Recently, some assisted living trade associations have supported legislation to expand the clinical envelope of allowed care at assisted living sites to include “limited health care services” such as administration of an injectable, wound care, catheter placement, and oxygen therapy. For example, pending legislation in Massachusetts in the form of Senate Bill 2139, which is currently being considered by the legislature’s Joint Committee on Elder Affairs, has supported this approach of allowing limited health care services. Notably, Massachusetts, unlike many other states, does not regulate assisted living facilities as health care facilities, which means that the aggregate resources of the Department of Public Health’s regulatory arm would not have per se authority to regulate the limited health care services offered by Massachusetts assisted living facilities. That dichotomy demonstrates the ongoing debate among assisted living stakeholders regarding the characterization of assisted living facilities as residential, clinical, or somewhere in between.

Assisted living providers seeing an opportunity in this area must balance:

  1. the attractive residential setting of its “core” population, and the reality that the average assisted living resident is frailer now than when assisted living laws were initially promulgated; against
  2. existing regulatory restraints and the opportunity to evolve their model in a way that may very well reflect permanent changes in the health care delivery model.
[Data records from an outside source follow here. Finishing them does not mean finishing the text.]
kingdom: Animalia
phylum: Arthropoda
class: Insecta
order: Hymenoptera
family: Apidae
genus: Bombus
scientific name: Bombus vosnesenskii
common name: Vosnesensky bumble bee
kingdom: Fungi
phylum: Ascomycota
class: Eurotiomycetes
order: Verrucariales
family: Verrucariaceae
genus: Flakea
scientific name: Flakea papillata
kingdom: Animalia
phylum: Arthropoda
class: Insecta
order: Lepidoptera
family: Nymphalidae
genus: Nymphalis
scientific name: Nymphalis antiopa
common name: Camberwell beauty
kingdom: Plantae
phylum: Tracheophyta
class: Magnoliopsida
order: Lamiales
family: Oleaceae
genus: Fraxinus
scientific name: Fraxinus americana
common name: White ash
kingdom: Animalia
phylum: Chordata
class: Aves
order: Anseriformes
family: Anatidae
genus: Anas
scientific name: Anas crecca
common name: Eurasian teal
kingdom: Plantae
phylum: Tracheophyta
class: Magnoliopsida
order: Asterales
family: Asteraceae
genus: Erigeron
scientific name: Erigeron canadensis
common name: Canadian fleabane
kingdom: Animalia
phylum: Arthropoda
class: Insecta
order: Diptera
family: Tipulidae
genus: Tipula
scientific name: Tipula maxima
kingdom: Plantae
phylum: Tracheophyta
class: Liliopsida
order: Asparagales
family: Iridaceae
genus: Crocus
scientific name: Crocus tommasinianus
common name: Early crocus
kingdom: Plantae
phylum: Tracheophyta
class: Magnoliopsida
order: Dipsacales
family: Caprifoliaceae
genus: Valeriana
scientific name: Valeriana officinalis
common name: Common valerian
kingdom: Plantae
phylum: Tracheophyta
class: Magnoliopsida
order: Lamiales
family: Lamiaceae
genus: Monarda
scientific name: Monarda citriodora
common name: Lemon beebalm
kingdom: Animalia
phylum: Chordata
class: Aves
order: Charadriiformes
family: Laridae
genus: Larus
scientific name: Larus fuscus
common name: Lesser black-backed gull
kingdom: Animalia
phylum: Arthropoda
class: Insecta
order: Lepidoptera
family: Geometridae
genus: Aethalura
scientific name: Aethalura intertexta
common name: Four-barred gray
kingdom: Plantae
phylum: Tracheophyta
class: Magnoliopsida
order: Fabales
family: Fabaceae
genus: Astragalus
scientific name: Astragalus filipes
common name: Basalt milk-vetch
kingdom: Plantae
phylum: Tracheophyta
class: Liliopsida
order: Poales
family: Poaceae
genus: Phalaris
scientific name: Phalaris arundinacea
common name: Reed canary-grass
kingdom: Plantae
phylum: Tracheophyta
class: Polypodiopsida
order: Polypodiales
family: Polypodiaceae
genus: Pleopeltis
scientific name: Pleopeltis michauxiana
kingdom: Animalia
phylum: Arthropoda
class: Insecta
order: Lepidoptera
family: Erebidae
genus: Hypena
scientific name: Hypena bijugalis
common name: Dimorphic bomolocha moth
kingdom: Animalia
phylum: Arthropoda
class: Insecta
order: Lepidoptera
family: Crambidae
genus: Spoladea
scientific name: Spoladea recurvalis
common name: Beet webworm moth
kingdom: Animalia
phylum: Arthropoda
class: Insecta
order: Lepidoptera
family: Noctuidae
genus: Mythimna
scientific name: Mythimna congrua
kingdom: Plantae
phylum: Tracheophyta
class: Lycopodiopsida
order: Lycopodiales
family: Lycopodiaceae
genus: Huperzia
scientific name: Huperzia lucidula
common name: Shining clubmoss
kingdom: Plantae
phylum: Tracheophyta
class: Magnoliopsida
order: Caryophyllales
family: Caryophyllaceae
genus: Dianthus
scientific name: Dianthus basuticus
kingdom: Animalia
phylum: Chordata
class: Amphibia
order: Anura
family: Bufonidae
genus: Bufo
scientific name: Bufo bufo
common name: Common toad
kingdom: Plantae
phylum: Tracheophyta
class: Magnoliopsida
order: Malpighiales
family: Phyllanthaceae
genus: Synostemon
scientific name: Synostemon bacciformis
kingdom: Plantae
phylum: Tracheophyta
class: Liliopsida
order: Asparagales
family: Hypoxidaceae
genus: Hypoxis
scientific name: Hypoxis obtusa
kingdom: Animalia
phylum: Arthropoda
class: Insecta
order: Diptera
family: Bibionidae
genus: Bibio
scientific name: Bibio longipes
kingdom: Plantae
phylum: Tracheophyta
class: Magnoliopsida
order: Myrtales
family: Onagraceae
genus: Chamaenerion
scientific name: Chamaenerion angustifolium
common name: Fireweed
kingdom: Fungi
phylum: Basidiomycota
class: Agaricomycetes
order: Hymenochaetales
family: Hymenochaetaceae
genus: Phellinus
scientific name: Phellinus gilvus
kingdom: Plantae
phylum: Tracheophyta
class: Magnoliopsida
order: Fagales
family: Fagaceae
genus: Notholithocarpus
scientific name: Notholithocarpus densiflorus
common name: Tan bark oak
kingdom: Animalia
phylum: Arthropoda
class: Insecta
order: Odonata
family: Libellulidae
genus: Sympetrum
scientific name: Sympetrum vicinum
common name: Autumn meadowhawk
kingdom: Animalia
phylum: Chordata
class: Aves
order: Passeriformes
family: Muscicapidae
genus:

A good example of the latter is the new bundled payment initiative, which creates a mandatory payment cap (subject to shared savings) for hospitals that includes a 90-day post discharge period of care. Hospitals with costs exceeding a regional cap will be highly incentivized to send patients directly “home” rather than to higher cost settings such as SNFs or IRFs to avoid possible losses. Assisted living may well play a role in this space.

Assisted living operators must take stock of the new payment and delivery models evolving in the health care system, understand these models’ impact, and cultivate a strategy to intelligently participate and succeed in the new health care delivery system.